* Text provided:

______________________________

Figure 1.1 Google engineers prefer quality over features.

The fact that we produce world-class software is evidence that our particular formula deserves some study. Perhaps there are parts of it that will work in other organizations. Certainly there are parts of it that can be improved. What follows is a summary of our formula. In later chapters, we dig into specifics and show details of just how we put together a test practice in a developer-centric culture.

Quality ≠ Test

“Quality cannot be tested in” is so cliché it has to be true. From automobiles to software, if it isn’t built right in the first place, then it is never going to be right. Ask any car company that has ever had to do a mass recall how expensive it is to bolt on quality after the fact. Get it right from the beginning or you’ve created a permanent mess.

However, this is neither as simple nor as accurate as it sounds. Although it is true that quality cannot be tested in, it is equally evident that without testing, it is impossible to develop anything of quality. How does one decide if what you built is high quality without testing it?

The simple solution to this conundrum is to stop treating development and test as separate disciplines. Testing and development go hand in hand. Code a little and test what you built. Then code some more and test some more. Test isn’t a separate practice; it’s part and parcel of the development process itself. Quality is not equal to test. Quality is achieved by putting development and testing into a blender and mixing them until one is indistinguishable from the other.

Quality is not equal to test. Quality is achieved by putting development and testing into a blender and mixing them until one is indistinguishable from the other.

At Google, this is exactly our goal: to merge development and testing so that you cannot do one without the other. Build a little and then test it. Build some more and test some more. The key here is who is doing the testing. Because the number of actual dedicated testers at Google is so disproportionately low, the only possible answer has to be the developer. Who better to do all that testing than the people doing the actual coding? Who better to find the bug than the person who wrote it? Who is more incentivized to avoid writing the bug in the first place? The reason Google can get by with so few dedicated testers is because developers own quality. If a product breaks in the field, the first point of escalation is the developer who created the problem, not the tester who didn’t catch it.

This means that quality is more an act of prevention than it is detection. Quality is a development issue, not a testing issue. To the extent that we are able to embed testing practice inside development, we have created a process that is hyper-incremental where mistakes can be rolled back if any one increment turns out to be too buggy. We’ve not only prevented a lot of customer issues, we have greatly reduced the number of dedicated testers necessary to ensure the absence of recall-class bugs. At Google, testing is aimed at determining how well this prevention method works.

Manifestations of this blending of development and testing are inseparable from the Google development mindset, from code review notes asking “where are your tests?” to posters in the bathrooms reminding developers about best-testing practices.3 Testing must be an unavoidable aspect of development, and the marriage of development and testing is where quality is achieved.

______________________________

* Raw data:
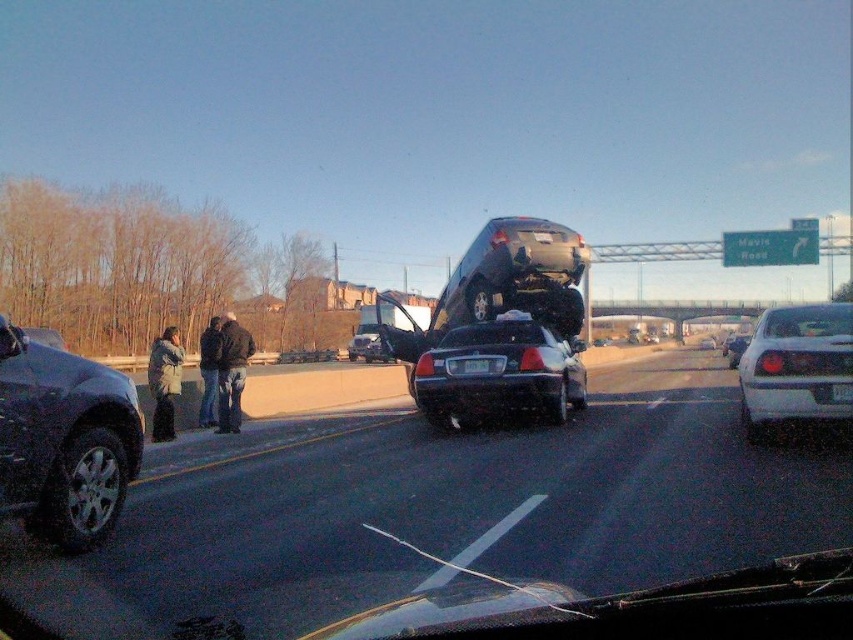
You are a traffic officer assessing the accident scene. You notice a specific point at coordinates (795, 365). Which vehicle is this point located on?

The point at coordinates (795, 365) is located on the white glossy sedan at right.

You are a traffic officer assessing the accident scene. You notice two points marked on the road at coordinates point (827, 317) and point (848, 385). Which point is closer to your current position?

______________________________

* Exercise tasks:
A) Answer each question from the text on quality and testing at Google:
(i) What kind of company does it suggest asking about the cost of bolting on quality after the fact?
(ii) Who is the first point of escalation when a product breaks in the field?
(iii) What do the posters in the bathrooms remind developers about?
B) Reproduce the part of the text on quality and testing at Google between "This means that" and "prevention method works.", inclusive.
The material has no role here.

* Exercise answers:
A)
(i) Any car company that has ever had to do a mass recall.
(ii) The developer who created the problem.
(iii) Best-testing practices.

B)
This means that quality is more an act of prevention than it is detection. Quality is a development issue, not a testing issue. To the extent that we are able to embed testing practice inside development, we have created a process that is hyper-incremental where mistakes can be rolled back if any one increment turns out to be too buggy. We’ve not only prevented a lot of customer issues, we have greatly reduced the number of dedicated testers necessary to ensure the absence of recall-class bugs. At Google, testing is aimed at determining how well this prevention method works.